McCain and Lieberman argued that mandatory measures were needed to get industry to reduce its flow of heat-trapping pollution into the atmosphere. McCain called Hagel's measure "meaningless" because it has nothing to force industry to make greenhouse emission reductions.
"We've gone from outright opposition [to mandatory reductions] to a fig leaf," he said.
"It will do nothing to reduce our greenhouse gas emissions," Sen. Dianne Feinstein, D-Calif., said of the Hagel amendment, arguing that the McCain-Lieberman proposal was "the real climate amendment."
The Bush administration has opposed regulating carbon or other greenhouse gases, contending that voluntary actions by industry are already reducing the growth of emissions and that to go further would harm the economy and raise energy prices.
"The McCain-Lieberman amendment will put coal out of business," said Sen. George Voinovich, R-Ohio, as he supported the Hagel proposal.
Hagel described his measure as "a market-driven, technology-based approach" to dealing with climate change without imposing mandatory emission-reduction requirements on industry. Yet it will dampen the growth of greenhouse gases both in the United States and in developing countries, he said.

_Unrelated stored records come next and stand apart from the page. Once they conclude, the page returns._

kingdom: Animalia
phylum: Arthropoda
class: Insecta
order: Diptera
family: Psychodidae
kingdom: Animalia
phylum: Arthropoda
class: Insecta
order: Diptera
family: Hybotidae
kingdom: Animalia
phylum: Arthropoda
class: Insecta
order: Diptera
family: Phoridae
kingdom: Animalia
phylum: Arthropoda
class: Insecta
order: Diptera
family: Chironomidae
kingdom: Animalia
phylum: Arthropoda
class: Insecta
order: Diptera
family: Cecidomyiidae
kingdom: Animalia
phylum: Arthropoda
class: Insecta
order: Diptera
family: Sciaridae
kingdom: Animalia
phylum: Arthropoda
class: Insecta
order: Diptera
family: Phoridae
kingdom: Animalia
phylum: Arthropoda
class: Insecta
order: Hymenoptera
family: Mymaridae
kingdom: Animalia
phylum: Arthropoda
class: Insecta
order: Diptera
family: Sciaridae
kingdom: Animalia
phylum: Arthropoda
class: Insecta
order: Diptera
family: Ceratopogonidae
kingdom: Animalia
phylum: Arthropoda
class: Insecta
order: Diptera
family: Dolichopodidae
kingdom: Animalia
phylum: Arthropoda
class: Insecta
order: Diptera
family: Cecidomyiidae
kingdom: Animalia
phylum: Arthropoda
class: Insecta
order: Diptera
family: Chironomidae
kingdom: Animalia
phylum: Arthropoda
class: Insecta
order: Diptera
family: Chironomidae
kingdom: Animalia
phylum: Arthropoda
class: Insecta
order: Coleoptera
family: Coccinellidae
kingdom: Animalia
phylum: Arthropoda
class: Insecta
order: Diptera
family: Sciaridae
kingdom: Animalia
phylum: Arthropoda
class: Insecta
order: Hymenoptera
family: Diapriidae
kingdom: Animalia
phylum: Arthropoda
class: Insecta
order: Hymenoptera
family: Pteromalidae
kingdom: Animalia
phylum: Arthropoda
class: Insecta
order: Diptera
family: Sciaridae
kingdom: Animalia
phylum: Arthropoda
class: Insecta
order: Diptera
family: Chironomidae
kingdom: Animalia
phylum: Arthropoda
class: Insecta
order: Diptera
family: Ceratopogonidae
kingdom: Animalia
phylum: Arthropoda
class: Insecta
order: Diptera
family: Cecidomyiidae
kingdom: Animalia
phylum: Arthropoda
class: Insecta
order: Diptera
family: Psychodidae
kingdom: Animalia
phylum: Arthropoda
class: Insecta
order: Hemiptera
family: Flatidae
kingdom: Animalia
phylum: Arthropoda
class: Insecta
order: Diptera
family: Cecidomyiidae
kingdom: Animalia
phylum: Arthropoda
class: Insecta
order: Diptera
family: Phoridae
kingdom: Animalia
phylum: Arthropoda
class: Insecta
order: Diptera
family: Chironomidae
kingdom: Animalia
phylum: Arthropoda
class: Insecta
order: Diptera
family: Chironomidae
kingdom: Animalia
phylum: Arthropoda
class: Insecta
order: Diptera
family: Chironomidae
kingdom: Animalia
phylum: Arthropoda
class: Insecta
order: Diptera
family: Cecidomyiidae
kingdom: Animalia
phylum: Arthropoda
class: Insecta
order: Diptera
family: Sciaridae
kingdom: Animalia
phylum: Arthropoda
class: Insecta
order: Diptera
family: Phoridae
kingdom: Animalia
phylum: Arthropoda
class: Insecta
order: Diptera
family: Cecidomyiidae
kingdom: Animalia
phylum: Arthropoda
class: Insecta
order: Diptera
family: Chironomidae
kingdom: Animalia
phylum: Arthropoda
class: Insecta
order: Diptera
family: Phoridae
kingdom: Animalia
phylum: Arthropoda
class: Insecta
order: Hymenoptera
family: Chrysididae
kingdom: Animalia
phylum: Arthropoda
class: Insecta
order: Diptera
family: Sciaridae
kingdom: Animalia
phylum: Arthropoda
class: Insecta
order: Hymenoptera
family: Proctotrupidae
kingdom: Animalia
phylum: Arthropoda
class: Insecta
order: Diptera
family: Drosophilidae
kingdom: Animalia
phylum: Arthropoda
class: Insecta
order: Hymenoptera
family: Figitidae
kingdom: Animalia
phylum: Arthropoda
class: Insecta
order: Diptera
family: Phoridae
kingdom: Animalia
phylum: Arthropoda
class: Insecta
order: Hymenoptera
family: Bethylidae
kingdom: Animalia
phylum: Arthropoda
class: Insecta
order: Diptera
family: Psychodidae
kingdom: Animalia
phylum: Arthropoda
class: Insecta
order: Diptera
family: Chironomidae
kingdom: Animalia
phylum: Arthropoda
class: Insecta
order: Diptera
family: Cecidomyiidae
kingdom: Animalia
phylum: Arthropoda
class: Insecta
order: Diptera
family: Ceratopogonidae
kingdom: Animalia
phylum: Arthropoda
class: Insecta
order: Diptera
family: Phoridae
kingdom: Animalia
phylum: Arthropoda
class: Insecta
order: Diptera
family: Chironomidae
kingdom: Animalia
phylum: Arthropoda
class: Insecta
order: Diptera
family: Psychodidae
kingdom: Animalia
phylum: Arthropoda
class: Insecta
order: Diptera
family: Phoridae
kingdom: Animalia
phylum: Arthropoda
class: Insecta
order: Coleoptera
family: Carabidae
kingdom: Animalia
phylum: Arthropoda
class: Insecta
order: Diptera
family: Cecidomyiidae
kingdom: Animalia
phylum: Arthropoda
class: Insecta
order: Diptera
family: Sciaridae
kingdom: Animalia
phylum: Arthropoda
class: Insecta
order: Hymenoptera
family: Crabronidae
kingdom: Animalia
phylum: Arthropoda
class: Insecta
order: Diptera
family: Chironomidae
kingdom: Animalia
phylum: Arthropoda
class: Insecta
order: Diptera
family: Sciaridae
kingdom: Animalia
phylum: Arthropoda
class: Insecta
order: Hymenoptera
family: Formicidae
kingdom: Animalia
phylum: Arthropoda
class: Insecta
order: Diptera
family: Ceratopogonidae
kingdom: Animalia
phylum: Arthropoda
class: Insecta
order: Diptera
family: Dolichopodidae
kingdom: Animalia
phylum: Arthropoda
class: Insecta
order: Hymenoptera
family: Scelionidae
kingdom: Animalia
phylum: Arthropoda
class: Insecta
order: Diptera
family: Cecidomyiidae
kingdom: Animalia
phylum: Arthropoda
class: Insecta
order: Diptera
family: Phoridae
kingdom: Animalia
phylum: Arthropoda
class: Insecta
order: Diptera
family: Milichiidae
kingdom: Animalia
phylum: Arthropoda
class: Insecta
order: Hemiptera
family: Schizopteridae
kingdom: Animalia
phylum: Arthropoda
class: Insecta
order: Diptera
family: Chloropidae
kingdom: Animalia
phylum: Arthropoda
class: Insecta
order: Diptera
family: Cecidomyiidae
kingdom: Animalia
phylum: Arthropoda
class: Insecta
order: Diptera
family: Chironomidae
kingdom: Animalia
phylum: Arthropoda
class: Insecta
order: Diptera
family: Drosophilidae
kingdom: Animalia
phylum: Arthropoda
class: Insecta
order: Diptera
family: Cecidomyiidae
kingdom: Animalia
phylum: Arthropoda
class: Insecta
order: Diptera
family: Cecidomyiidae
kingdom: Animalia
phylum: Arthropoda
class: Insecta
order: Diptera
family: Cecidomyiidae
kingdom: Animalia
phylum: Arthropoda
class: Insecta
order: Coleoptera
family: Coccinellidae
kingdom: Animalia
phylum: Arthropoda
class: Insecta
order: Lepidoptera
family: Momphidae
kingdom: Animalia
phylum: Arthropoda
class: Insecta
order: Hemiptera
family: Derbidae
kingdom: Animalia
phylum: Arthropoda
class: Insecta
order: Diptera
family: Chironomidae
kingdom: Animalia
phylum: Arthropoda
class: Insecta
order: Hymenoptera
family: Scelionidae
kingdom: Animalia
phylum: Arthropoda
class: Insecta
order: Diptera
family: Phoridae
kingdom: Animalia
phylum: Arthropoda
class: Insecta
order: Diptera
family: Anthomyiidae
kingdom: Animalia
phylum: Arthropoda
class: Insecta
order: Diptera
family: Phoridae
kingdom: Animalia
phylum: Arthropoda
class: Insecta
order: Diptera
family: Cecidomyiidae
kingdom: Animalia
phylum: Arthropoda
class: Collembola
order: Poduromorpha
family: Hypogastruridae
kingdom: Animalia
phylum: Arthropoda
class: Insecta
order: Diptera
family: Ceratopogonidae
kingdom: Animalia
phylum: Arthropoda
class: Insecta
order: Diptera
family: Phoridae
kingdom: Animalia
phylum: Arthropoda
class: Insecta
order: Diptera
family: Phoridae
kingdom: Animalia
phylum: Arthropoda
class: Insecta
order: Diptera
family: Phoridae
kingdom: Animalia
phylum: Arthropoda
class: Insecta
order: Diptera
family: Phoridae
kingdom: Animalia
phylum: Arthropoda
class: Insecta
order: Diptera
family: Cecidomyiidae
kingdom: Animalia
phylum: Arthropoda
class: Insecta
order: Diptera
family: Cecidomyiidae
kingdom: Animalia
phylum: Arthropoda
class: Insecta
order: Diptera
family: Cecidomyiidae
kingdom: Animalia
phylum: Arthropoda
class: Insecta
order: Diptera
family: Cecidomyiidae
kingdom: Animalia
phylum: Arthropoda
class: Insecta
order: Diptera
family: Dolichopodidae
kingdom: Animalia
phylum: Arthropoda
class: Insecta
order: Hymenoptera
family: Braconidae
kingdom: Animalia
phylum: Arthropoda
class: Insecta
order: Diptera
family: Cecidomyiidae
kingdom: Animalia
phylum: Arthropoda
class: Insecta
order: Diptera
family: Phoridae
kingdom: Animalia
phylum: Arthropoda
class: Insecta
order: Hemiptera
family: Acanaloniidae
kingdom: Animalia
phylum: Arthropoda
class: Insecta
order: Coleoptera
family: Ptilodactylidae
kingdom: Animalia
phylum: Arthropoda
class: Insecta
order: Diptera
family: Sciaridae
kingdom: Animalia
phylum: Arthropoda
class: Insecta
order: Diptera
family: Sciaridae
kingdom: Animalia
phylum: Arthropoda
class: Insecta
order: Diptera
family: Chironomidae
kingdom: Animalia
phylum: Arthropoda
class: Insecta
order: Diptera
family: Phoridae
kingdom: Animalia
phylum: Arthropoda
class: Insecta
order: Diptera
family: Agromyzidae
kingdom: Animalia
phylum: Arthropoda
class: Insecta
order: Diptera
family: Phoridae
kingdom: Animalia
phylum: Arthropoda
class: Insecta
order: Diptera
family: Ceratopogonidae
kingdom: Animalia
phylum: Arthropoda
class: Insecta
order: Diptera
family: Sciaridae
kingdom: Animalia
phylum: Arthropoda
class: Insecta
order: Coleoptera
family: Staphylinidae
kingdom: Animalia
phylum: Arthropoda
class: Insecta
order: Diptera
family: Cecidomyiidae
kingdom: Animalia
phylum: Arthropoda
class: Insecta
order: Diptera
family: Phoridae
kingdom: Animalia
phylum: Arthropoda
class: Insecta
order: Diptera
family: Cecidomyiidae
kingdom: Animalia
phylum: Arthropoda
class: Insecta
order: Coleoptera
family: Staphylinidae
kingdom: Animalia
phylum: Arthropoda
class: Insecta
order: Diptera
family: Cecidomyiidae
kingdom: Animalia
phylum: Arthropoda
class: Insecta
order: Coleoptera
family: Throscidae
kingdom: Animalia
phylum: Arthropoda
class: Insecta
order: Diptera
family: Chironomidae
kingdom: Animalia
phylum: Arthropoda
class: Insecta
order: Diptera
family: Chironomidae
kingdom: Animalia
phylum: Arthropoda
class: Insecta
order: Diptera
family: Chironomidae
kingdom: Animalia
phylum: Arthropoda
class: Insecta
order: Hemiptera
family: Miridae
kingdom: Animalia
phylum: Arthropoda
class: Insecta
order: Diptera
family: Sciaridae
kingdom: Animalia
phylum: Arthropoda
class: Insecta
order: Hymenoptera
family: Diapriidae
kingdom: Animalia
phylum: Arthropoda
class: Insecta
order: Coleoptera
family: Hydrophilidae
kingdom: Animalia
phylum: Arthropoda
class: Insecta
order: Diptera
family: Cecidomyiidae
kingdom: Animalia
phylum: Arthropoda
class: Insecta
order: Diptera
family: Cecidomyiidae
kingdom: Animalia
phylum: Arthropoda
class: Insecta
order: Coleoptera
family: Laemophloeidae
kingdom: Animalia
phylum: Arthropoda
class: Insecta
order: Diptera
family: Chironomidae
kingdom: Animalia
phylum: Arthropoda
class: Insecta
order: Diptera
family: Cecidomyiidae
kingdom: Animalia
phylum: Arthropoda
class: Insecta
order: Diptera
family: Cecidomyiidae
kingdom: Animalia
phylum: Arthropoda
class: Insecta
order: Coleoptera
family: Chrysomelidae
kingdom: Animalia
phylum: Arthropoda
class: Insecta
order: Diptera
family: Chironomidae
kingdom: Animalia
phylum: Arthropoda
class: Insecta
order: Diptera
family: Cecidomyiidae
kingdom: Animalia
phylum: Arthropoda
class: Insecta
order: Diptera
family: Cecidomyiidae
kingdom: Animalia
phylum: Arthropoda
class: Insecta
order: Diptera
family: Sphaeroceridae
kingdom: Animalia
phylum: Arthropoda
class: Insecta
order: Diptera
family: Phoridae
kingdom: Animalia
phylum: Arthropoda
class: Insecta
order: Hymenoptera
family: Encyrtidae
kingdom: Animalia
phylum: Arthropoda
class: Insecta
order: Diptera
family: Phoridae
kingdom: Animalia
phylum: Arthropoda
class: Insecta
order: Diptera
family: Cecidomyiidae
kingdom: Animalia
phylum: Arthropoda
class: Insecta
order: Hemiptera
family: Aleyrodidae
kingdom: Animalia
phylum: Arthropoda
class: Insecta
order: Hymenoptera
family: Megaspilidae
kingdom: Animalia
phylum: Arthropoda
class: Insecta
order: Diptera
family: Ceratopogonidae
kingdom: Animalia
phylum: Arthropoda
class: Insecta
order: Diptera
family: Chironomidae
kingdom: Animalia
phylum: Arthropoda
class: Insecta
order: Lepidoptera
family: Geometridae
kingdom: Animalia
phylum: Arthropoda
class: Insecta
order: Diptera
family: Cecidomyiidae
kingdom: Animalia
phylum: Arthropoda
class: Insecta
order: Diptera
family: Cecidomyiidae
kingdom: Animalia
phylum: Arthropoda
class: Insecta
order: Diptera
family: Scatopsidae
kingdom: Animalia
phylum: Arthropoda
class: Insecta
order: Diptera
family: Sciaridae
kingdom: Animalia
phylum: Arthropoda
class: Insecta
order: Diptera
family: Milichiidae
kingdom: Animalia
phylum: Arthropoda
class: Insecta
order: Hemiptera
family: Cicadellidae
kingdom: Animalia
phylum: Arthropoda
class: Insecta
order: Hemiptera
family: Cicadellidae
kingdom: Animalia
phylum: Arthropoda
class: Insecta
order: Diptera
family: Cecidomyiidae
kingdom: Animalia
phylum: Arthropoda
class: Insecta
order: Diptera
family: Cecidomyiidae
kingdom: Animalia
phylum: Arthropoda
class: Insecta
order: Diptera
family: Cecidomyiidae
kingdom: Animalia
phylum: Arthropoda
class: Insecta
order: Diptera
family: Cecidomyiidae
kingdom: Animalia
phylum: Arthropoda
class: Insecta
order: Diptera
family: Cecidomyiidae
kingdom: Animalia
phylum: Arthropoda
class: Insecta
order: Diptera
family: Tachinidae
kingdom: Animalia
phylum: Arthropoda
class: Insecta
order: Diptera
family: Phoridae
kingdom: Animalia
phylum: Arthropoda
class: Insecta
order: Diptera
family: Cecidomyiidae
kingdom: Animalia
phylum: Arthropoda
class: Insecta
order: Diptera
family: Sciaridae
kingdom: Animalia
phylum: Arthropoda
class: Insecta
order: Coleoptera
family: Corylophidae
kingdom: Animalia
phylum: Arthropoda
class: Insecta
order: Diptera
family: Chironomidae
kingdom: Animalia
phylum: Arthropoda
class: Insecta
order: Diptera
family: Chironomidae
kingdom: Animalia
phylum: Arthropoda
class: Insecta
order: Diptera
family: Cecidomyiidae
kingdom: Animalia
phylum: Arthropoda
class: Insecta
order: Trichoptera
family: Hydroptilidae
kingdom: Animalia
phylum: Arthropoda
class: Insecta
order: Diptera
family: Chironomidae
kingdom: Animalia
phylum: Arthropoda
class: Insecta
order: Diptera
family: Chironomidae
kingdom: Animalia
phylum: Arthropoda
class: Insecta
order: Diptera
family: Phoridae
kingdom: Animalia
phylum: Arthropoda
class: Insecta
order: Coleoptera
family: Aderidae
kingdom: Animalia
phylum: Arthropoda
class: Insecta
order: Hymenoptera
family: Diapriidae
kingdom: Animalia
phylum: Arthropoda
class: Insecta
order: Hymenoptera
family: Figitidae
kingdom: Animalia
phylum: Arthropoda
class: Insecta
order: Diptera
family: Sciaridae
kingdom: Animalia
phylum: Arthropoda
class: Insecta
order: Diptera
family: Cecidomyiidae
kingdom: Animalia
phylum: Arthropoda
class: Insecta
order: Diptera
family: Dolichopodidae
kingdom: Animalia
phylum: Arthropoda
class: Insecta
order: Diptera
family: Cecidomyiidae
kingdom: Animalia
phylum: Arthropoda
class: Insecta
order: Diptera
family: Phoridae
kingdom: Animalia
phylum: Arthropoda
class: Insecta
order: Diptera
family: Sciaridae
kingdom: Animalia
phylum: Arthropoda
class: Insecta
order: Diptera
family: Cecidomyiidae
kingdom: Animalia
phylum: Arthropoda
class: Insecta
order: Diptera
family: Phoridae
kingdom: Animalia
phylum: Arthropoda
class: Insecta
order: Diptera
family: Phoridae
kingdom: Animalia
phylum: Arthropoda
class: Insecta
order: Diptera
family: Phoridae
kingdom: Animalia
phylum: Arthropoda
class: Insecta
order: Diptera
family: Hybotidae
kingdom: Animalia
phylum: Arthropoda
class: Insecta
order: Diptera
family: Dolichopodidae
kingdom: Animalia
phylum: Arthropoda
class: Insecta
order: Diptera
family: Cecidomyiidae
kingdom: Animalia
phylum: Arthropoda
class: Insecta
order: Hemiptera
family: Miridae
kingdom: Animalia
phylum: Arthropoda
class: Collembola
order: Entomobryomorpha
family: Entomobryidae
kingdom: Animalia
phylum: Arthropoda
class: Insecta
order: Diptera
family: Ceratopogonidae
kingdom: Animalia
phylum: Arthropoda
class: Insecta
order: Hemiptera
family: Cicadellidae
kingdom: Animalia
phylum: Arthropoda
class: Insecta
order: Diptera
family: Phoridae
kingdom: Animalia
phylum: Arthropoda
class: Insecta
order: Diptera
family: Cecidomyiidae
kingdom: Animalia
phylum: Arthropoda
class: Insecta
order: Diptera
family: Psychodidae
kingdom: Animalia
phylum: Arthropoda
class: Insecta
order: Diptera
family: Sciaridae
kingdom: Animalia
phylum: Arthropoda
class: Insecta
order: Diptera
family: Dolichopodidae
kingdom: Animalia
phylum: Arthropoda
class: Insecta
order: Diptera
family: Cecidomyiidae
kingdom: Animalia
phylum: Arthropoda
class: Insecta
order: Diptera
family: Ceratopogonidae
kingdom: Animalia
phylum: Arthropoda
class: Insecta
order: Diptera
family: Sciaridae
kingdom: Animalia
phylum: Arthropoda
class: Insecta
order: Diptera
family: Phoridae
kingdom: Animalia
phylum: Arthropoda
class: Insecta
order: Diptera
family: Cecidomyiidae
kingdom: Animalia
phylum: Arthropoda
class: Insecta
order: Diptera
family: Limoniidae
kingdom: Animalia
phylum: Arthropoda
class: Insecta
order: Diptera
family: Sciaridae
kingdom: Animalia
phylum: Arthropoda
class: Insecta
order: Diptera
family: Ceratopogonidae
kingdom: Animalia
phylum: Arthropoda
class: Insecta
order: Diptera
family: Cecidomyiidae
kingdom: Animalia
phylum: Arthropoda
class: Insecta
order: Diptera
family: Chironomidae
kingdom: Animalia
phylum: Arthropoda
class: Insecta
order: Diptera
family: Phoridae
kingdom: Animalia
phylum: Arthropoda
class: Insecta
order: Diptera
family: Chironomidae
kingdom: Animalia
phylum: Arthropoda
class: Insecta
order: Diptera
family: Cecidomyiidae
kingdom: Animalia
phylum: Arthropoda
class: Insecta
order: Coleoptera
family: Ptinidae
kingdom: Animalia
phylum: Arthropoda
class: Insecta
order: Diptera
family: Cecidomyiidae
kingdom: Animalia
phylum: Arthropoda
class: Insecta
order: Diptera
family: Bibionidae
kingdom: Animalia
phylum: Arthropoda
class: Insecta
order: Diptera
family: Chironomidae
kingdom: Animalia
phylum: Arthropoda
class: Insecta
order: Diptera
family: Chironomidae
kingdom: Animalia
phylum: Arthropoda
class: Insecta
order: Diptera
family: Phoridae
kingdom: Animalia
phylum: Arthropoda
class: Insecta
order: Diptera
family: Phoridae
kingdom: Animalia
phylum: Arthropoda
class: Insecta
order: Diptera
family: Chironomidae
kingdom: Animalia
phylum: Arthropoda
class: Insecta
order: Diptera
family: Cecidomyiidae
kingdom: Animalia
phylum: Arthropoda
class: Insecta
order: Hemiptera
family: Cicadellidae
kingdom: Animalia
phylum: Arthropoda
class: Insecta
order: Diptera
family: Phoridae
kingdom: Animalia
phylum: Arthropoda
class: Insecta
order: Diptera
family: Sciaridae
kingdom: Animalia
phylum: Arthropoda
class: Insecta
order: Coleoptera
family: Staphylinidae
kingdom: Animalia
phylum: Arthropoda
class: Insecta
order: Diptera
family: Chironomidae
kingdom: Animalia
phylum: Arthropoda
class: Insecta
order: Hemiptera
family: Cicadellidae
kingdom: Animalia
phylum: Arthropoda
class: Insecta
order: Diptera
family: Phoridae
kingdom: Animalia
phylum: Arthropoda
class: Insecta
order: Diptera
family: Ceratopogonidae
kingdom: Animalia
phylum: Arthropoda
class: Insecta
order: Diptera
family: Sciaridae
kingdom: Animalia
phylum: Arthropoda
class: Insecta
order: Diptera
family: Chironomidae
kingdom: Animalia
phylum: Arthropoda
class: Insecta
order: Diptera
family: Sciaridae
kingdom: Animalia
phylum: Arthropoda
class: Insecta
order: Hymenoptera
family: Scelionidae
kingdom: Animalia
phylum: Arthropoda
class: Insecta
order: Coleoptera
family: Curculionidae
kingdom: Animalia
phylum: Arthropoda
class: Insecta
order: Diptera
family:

Environmentalists have dismissed Hagel's approach, saying it would do little to move climate policy beyond what the Bush administration is doing: relying on voluntary industry measures and focusing only on slowing the growth of greenhouse emissions, not reducing those emissions.
The inventory of oil and gas resources beneath the nation's Outer Continental Shelf was strongly criticized by some coastal senators, who said it would lead to drilling in areas where energy development has been barred since the 1980s.
Among regional lawmakers, the inventory was endorsed by Specter, Santorum, DeWine, Voinovich and Byrd. It was opposed by Rockefeller.
"It's the first step to drilling. It's the proverbial camel's nose under the tent," declared Sen. Bill Nelson, D-Fla., who said the Interior Department already is conducting an inventory of offshore energy resources every five years.
Proponents of the inventory said the country needs to know what offshore oil and gas resources might be available in future years. "This gives Americans full information of what is there," said Sen. Mary Landrieu, D-La. "This is not a drilling amendment."
Oil and gas development has been banned for more than two decades in almost all of the country's coastal acreage outside the western Gulf of Mexico. Congress enacted the first moratorium in 1981 and later expanded its reach and reaffirmed it every year. A succession of presidents have continued the moratorium since 1990. The latest extension, issued by President Bush, expires in 2012.